(Try it):
A single number is the expected answer: the count of lines in the records below that contain "down".

(Dataset records):
▬▬▬▬▬▬

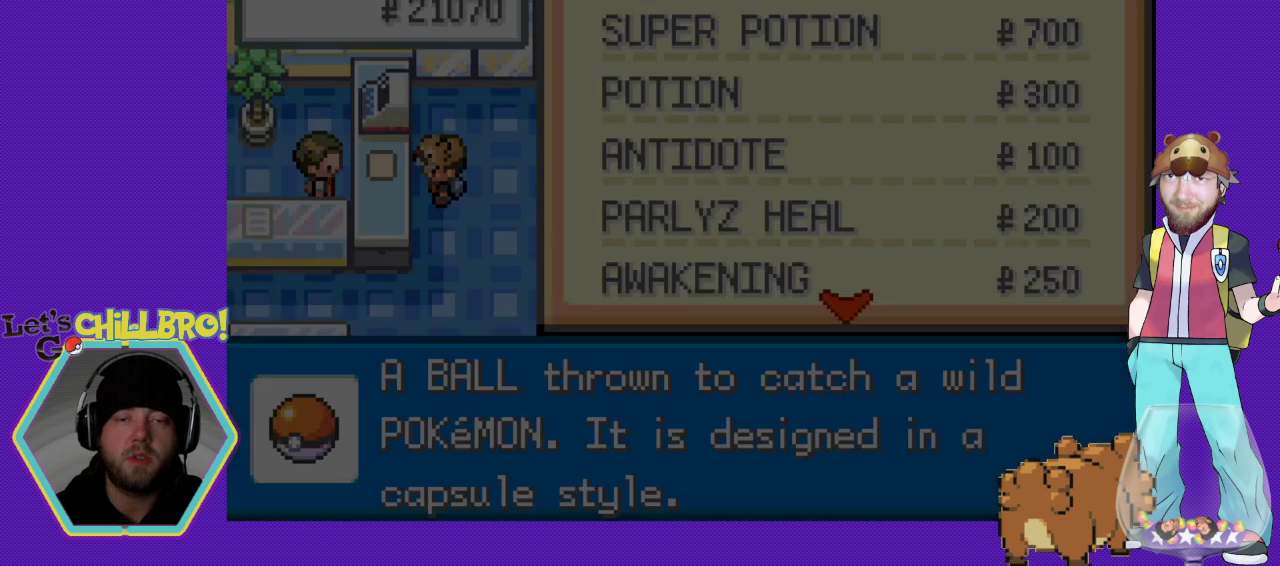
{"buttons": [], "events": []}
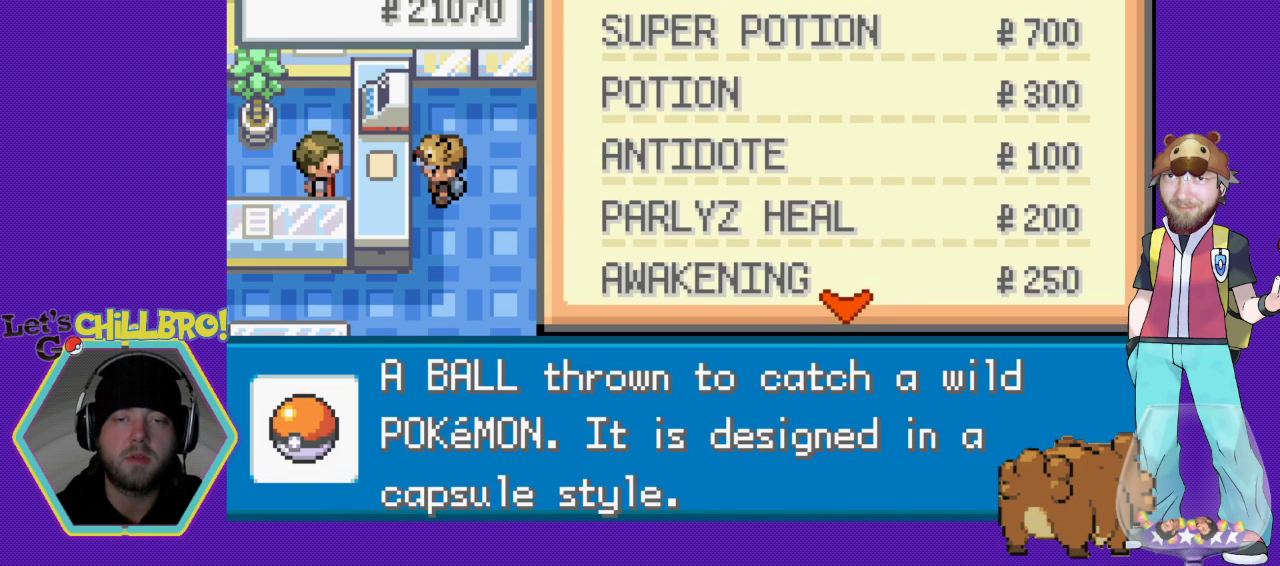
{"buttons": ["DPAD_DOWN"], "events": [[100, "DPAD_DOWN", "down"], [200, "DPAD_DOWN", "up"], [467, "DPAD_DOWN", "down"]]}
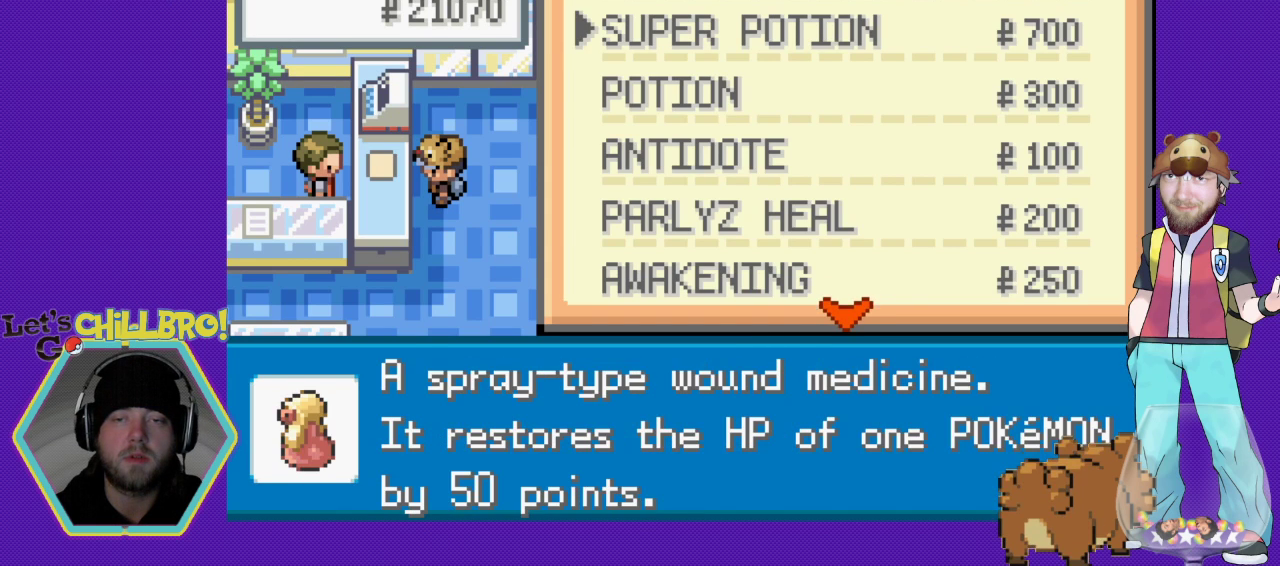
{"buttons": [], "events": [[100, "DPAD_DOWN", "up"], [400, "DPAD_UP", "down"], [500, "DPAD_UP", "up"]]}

▬▬▬▬▬▬

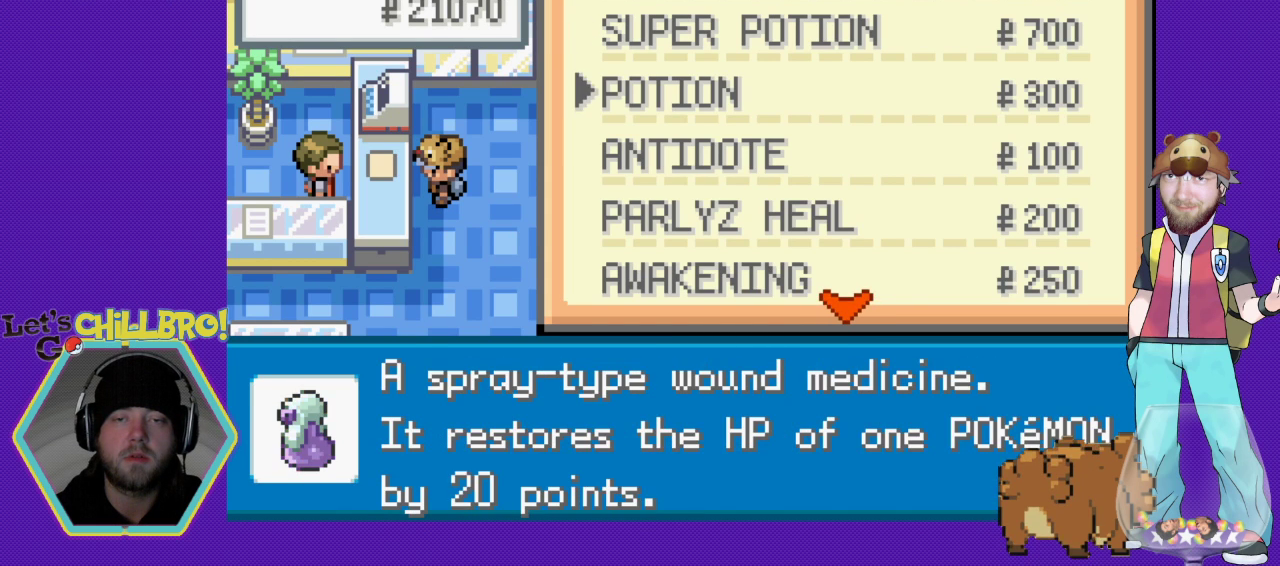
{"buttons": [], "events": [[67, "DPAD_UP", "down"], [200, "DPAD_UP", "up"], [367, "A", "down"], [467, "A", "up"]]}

▬▬▬▬▬▬

(Solution):
3